Walden talked up the Domain Openness Through Continued Oversight Matters (DOTCOM Act), a bill from Rep. John Shimkus (R-Ill.) that would require a congressional study before the administration could continue with its planned Internet oversight shift.

The bill “simply ensures the U.S. government undertakes its basic responsibilities to” grasp the details of its plan to step back from its key Internet oversight role “and understand fully its implications for users,” Walden said.

“It’s basically look before you leap.”

In March, the Commerce Department’s National Telecommunications and Information Administration announced its plans to cede oversight of the technical side of the Internet’s Web address system.

That system — the Internet Assigned Numbers Authority (IANA) — is now run by the Internet Corporation for Assigned Names and Numbers (ICANN) under a contract with the U.S. government.

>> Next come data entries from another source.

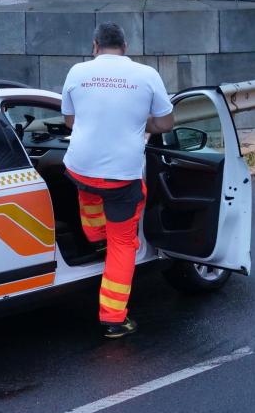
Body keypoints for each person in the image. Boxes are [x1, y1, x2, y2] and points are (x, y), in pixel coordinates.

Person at [61, 22, 174, 338]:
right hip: (122, 175)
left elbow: (70, 120)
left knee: (90, 189)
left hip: (80, 168)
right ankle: (113, 318)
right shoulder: (147, 75)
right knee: (124, 243)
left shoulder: (76, 72)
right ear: (125, 46)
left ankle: (96, 236)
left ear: (95, 45)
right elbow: (165, 123)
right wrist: (142, 122)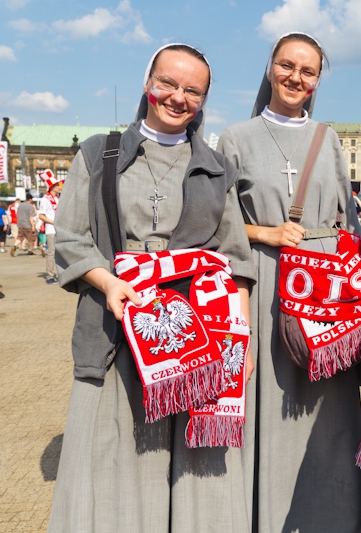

Under the Commerce Department’s plan, the IANA contract will be overseen by a group of international stakeholders convened by ICANN, rather than by the U.S. government.

While some hailed the Commerce Department’s decision as a long-intended step toward a more global Internet, others — including House Republicans — slammed the Obama administration, warning that stepping back from its oversight role could open the door for more oppressive governments to clamp down on the open Internet.

“Any actions that we take must ensure that oppressive regimes are not given the opportunity to bend the Internet to fit their agendas,” Walden said Wednesday, pointing to recent attempts by foreign governments to quiet Internet networks and certain social media platforms.

The DOTCOM Act passed the House Energy and Commerce Committee over objections from Democrats and passed the House as an amendment to the Commerce Department’s funding bill. 

The language was then removed as the Senate considered the funding bill.

On Wednesday, Walden urged the Senate to take up the bill. 

“We will continue to press for results,” he said.